Dementia care is often provided by staff who have not been trained in the specialist skills and interventions needed to help families manage, claimed the organisation.
The charity also pointed to the ageing workforce within the community - a setting where the majority of its Admiral Nurses currently work - and called for “robust plans” from the government and education providers to ensure enough staff are recruited, trained and employed in this area.
Hilda Hayo, chief admiral nurse and chief executive of Dementia UK said: “The government, health and social services, and charities must work together, to ensure people living with the effects of dementia are able to receive the necessary specialist advice and support to enable them to live as well as possible after the diagnosis.”

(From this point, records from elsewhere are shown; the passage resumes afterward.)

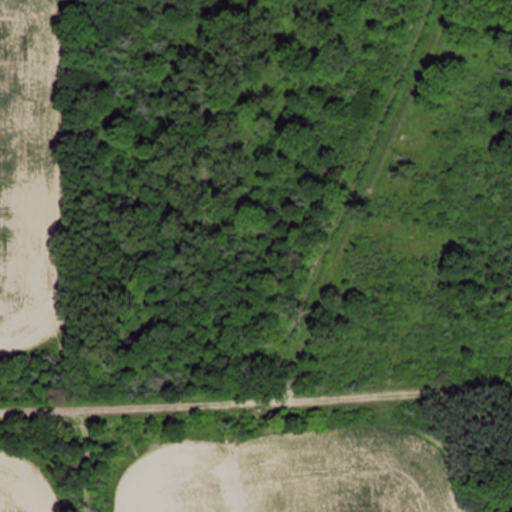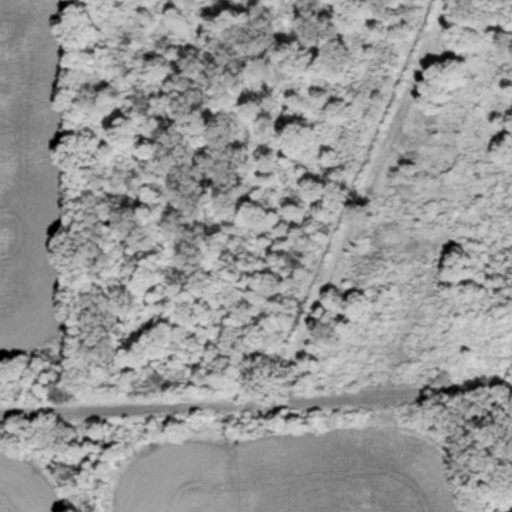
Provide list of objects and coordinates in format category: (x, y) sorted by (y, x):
road: (256, 402)
road: (75, 460)
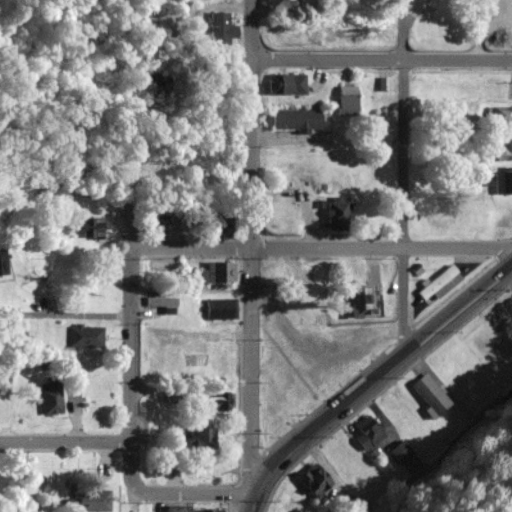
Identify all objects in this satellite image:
road: (38, 12)
building: (507, 25)
building: (220, 31)
building: (345, 40)
road: (315, 60)
road: (77, 72)
building: (287, 85)
building: (348, 100)
building: (501, 115)
building: (297, 120)
building: (503, 181)
road: (404, 209)
building: (338, 215)
building: (159, 224)
building: (88, 228)
building: (223, 229)
road: (318, 243)
road: (249, 245)
building: (215, 272)
building: (440, 283)
building: (362, 298)
building: (161, 304)
building: (220, 308)
road: (126, 330)
building: (85, 337)
building: (170, 362)
building: (186, 365)
building: (151, 368)
road: (380, 376)
building: (430, 394)
building: (50, 397)
building: (369, 433)
road: (64, 437)
building: (203, 439)
building: (401, 452)
building: (212, 469)
building: (315, 480)
road: (253, 491)
building: (89, 500)
road: (253, 502)
building: (176, 508)
building: (207, 510)
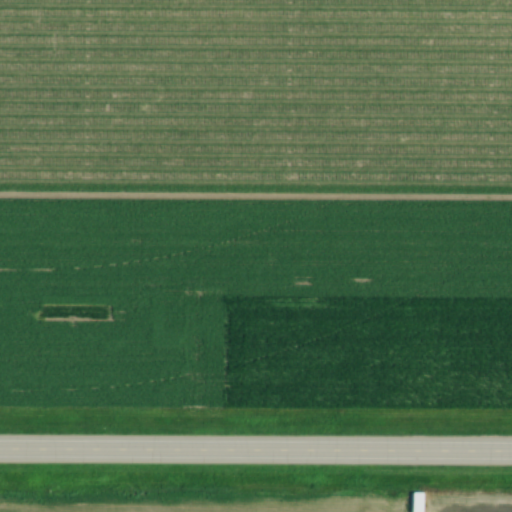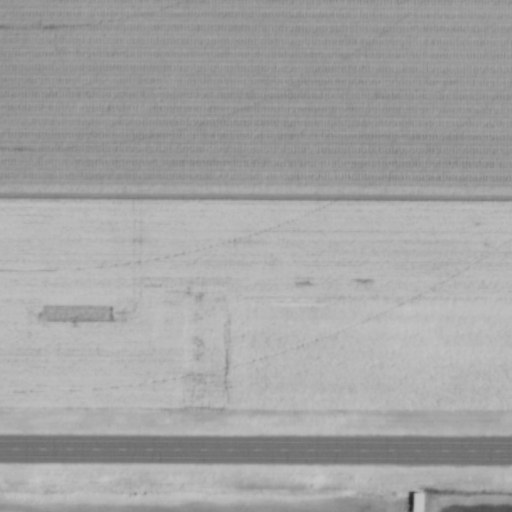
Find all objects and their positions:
road: (256, 445)
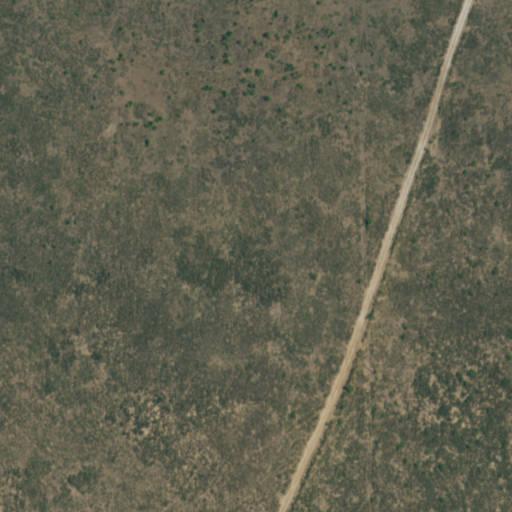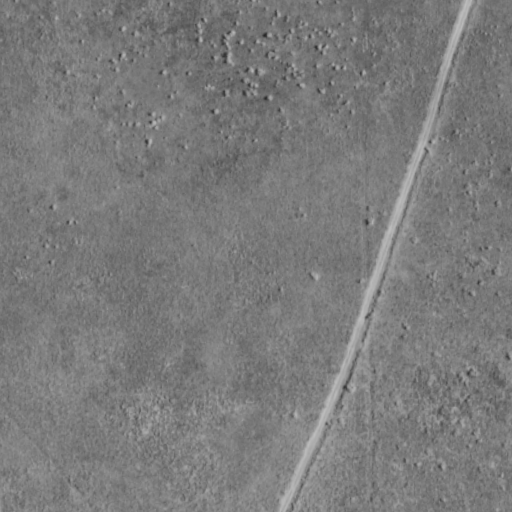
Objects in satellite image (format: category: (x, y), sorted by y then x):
road: (339, 249)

She added that the charity had launched this year’s Time for a Cuppa event, which runs from 1 to 8 March, to help raise funds for its additional nurses.
“We must increase the number of Admiral Nurses – through fundraising events like Time for a Cuppa – to be able to provide an even geographical spread of specialist dementia nurses across the country, so all people receive an excellent level of dementia care and support regardless of their location,” said Ms Hayo.